Kalidasa, in his Raghuvamsa and
Kumarasambhava, points out that God is the Supreme Being, is prior to the forms
of Brahma, Vishnu and Siva, who are three aspects or phases of God, and that
Brahma, Vishnu and Siva, being three forms of one and the same Reality, are
equal to one another in every respect, without inferiority or superiority among
them.
Bhartrihari prays to that Infinite Consciousness,
which is Peaceful Effulgence, which is undifferentiated by the interference of
space, time and causal relation, etc., and whose essence is Self-Experience
alone.
Madhusudana Sarasvati blends Advaita Vedanta and
Bhakti-Rasa, and he is the author of the most polemical and authoritative
Advaita text, known as the 'Advaitasiddhi', and of an unparalleled compendium
of the various processes and stages of devotion to God, known as
'Bhaktirasayana'. His commentary on the Bhagavadgita is a monument of a fusion
of knowledge of the Impersonal Absolute with devotion to the Personal God.
Religions
are founded on a metaphysical rock-bottom.
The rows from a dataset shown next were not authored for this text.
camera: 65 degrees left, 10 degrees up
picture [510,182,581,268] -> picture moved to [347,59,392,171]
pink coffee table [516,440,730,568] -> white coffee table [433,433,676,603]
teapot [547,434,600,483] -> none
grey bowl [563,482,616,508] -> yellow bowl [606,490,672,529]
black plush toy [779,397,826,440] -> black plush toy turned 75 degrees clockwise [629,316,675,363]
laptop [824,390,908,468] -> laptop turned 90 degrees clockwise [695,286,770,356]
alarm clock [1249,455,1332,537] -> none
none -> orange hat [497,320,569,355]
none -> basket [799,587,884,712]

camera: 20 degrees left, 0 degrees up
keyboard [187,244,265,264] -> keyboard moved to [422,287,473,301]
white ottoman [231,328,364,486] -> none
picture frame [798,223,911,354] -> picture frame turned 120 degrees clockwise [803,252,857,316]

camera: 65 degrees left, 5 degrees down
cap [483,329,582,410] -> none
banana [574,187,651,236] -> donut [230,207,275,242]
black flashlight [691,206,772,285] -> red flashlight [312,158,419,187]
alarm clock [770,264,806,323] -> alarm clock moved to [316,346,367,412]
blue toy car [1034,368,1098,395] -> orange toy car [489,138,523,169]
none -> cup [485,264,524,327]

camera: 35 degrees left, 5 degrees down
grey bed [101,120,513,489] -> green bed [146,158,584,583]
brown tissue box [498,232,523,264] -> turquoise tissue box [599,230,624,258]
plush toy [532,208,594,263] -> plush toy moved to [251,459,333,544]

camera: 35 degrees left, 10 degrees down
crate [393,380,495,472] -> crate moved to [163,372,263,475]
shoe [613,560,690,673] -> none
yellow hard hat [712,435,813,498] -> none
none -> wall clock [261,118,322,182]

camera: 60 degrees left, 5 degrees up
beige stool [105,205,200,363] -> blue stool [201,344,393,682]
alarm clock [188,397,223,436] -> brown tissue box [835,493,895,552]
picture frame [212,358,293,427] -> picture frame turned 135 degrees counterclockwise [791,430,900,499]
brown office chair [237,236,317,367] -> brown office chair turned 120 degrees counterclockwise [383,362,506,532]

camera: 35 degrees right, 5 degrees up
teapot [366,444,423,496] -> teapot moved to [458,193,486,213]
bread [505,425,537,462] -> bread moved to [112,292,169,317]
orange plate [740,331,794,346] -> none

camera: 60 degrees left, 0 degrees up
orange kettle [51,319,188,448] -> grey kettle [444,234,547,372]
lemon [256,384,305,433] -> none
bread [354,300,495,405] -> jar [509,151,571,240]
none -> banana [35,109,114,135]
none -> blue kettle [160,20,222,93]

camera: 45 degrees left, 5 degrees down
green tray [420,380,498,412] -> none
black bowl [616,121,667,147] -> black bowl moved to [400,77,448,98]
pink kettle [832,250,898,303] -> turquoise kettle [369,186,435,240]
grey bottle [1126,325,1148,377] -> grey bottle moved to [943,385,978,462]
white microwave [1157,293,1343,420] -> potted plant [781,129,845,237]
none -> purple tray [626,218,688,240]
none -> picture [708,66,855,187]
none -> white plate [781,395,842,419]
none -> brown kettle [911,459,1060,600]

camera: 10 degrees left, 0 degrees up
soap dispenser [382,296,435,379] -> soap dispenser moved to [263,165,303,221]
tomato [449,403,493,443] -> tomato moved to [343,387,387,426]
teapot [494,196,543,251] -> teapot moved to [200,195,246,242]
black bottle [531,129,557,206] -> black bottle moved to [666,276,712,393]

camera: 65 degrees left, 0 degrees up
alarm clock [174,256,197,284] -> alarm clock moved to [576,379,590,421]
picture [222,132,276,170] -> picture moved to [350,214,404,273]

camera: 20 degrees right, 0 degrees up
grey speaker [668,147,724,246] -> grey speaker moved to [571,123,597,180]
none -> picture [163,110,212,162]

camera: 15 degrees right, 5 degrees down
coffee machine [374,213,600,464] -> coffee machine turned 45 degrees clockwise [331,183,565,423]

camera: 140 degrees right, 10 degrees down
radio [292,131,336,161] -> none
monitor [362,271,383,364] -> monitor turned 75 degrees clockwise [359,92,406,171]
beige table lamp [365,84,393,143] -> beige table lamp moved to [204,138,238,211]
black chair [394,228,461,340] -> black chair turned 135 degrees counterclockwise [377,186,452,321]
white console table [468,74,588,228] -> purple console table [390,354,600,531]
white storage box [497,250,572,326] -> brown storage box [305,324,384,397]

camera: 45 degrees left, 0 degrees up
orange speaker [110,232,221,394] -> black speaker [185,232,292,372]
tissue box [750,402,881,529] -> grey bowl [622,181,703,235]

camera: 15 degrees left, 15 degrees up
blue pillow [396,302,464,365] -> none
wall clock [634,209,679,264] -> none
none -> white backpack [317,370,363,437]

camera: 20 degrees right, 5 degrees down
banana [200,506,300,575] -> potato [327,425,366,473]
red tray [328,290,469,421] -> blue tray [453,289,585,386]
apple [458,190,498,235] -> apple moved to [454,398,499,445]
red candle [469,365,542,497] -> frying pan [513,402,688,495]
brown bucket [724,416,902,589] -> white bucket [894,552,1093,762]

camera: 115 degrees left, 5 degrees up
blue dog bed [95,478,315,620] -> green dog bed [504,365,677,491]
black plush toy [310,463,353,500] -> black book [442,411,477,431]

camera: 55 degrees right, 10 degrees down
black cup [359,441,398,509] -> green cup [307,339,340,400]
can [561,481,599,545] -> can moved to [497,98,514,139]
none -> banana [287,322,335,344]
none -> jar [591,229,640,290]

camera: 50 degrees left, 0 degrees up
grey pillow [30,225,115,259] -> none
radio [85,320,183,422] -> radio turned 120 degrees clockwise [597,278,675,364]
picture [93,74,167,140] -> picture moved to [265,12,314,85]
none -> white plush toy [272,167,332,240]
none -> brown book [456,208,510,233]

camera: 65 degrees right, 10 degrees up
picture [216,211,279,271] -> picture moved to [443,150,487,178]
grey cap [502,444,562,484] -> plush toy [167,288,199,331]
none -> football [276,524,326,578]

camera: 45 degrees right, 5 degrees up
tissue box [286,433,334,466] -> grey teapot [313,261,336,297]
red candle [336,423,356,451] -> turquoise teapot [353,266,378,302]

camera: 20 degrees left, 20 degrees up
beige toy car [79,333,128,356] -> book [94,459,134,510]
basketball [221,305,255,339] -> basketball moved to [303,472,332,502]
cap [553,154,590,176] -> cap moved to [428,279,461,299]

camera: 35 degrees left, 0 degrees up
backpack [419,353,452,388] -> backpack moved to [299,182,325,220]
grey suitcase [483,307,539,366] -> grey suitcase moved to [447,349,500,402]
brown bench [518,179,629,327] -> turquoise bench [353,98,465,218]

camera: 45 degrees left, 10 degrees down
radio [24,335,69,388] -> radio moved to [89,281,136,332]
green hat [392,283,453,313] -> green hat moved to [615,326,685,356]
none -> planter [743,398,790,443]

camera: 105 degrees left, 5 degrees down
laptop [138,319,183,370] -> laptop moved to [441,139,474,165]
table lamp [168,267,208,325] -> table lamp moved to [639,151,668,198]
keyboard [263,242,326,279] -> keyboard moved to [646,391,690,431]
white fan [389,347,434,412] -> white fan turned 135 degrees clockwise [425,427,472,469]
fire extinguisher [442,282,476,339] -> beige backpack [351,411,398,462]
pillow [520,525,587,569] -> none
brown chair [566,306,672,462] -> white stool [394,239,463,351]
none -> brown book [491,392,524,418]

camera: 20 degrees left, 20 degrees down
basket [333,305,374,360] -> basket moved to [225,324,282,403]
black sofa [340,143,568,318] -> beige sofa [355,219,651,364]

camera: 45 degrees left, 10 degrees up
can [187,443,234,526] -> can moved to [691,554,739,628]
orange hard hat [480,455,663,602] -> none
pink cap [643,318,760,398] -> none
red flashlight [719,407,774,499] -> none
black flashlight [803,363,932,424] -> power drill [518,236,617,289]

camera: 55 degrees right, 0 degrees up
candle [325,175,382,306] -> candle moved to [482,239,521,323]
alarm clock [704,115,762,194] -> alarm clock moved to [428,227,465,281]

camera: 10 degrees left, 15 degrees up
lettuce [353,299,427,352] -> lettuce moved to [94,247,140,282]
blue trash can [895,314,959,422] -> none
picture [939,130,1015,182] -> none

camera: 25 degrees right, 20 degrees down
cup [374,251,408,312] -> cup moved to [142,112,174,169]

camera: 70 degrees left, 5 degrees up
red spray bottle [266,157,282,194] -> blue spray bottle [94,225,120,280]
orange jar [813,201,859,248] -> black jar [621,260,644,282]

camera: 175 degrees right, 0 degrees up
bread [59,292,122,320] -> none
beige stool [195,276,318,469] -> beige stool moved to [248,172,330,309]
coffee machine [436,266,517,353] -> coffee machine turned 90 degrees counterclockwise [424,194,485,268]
There is a philosophical import
behind every ethical canon.
Generally,
the tradition of worship of Deities in India is according to a sort of protocol
which the devotees associate with the importance of the Deities. For instance,
worshippers of a particular Deity, such as Ganesa, Siva, Vishnu, Surya or
Skanda, will place their own Deity as the first in importance and every other
Deity as secondary. There is another tradition according to which the order of
worship places Ganesa as the first, to be worshipped on any occasion, and then
Devi, Siva, Vishnu, Surya and Skanda. This order may get slightly changed in
different circles of religious belief. But the discourses recorded in this book
do not follow any of these patterns but a chronological arrangement according
to the festivals that come one after the other, seriatim, during the course of
the calendar of the year, that is, from the beginning of the year to the end of
the year. The functions and festivals repeat themselves every year on specific
days or dates. Thus, the orders in which the functions or the Deities of
worship are mentioned here follow their calendar-wise chronology.